The Department of Justice filed a notice of appeal in late January with the Seventh Circuit Court of Appeals in Chicago to challenge a federal district judge's ruling that the clergy housing allowance in her district is an unconstitutional preference for religion.
Federal district court judge Barbara Crabb made her ruling in late November for the Western District of Wisconsin. The Freedom From Religion Foundation, a nonprofit organization, brought the lawsuit.
With the November ruling, Judge Crabb stayed her decision, pending the outcome of an appeals process or the expiration of a 60-day period for an appeal to be filed. The Justice Department's filing was made ahead of the expiration date; the appeal could take up to a year.

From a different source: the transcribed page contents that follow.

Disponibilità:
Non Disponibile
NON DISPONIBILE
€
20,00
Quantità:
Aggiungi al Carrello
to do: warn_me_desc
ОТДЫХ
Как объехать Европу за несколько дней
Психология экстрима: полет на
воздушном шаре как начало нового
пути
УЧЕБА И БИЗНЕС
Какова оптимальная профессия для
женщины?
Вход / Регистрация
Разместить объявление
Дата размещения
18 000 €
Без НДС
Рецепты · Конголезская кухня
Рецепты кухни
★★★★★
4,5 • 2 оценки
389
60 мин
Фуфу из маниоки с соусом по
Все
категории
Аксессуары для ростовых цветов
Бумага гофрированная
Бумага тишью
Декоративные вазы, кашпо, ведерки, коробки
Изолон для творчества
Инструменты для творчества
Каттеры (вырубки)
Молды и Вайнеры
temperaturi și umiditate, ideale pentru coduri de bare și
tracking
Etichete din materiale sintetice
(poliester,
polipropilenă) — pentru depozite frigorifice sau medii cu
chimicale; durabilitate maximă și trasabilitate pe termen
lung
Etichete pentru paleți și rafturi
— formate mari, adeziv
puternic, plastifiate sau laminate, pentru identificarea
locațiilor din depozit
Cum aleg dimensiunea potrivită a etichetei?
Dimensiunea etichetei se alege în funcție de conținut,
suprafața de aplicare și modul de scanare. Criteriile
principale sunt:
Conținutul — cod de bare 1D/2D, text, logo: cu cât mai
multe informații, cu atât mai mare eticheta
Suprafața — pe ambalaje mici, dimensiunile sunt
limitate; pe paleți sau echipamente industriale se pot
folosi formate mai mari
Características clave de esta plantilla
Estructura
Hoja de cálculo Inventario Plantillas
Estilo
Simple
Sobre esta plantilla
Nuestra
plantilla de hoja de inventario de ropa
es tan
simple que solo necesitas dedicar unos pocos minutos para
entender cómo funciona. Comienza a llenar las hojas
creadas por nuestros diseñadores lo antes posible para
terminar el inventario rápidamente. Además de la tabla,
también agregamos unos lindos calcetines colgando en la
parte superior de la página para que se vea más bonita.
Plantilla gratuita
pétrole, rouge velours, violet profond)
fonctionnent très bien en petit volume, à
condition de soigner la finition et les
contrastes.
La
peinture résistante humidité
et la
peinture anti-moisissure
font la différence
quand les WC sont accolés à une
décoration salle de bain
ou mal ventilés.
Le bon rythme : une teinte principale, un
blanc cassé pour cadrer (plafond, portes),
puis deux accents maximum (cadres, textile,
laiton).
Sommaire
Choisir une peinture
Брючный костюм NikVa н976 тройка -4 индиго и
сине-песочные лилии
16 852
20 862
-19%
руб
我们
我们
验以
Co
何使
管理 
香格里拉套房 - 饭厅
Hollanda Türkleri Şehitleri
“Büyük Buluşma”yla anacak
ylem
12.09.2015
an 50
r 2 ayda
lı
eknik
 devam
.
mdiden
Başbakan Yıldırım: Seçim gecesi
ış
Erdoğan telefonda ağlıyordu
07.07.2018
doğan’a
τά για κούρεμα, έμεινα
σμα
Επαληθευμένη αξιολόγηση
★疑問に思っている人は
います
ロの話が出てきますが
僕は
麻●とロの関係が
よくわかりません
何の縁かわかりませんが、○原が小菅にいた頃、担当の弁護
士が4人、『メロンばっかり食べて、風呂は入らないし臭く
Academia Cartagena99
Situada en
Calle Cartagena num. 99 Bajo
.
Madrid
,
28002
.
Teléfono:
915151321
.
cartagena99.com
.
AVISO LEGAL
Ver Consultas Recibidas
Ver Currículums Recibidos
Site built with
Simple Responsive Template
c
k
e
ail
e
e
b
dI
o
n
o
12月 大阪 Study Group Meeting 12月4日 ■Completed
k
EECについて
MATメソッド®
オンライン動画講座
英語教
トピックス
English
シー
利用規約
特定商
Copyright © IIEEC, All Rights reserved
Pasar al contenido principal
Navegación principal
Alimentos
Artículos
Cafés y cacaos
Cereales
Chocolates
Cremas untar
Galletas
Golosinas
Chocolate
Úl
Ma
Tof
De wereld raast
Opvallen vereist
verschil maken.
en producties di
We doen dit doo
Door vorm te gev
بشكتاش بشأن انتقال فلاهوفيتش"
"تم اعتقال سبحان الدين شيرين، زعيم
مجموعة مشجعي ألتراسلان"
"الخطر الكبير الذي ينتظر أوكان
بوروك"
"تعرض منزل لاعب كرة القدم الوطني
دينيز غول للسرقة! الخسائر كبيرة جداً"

The housing allowance is the most important tax benefit for clergy, so the stakes are significant. Judge Crabb's decision, had it not been appealed, would have only affected churches and clergy in her district, but a precedent of that nature likely would have spurred additional lawsuits nationwide challenging the benefit. The Seventh Circuit either will affirm Judge Crabb's ruling—which would then become binding in Wisconsin, Illinois, and Indiana, the three states covered by the circuit—or it will reverse it.
Were the Seventh Circuit to affirm Judge Crabb's decision, the Internal Revenue Service also would likely consider applying the ruling nationally to ensure the consistent treatment of clergy for tax purposes, regardless of their geographic location. An affirmative ruling also could be appealed by the Justice Department to the Supreme Court of the United States.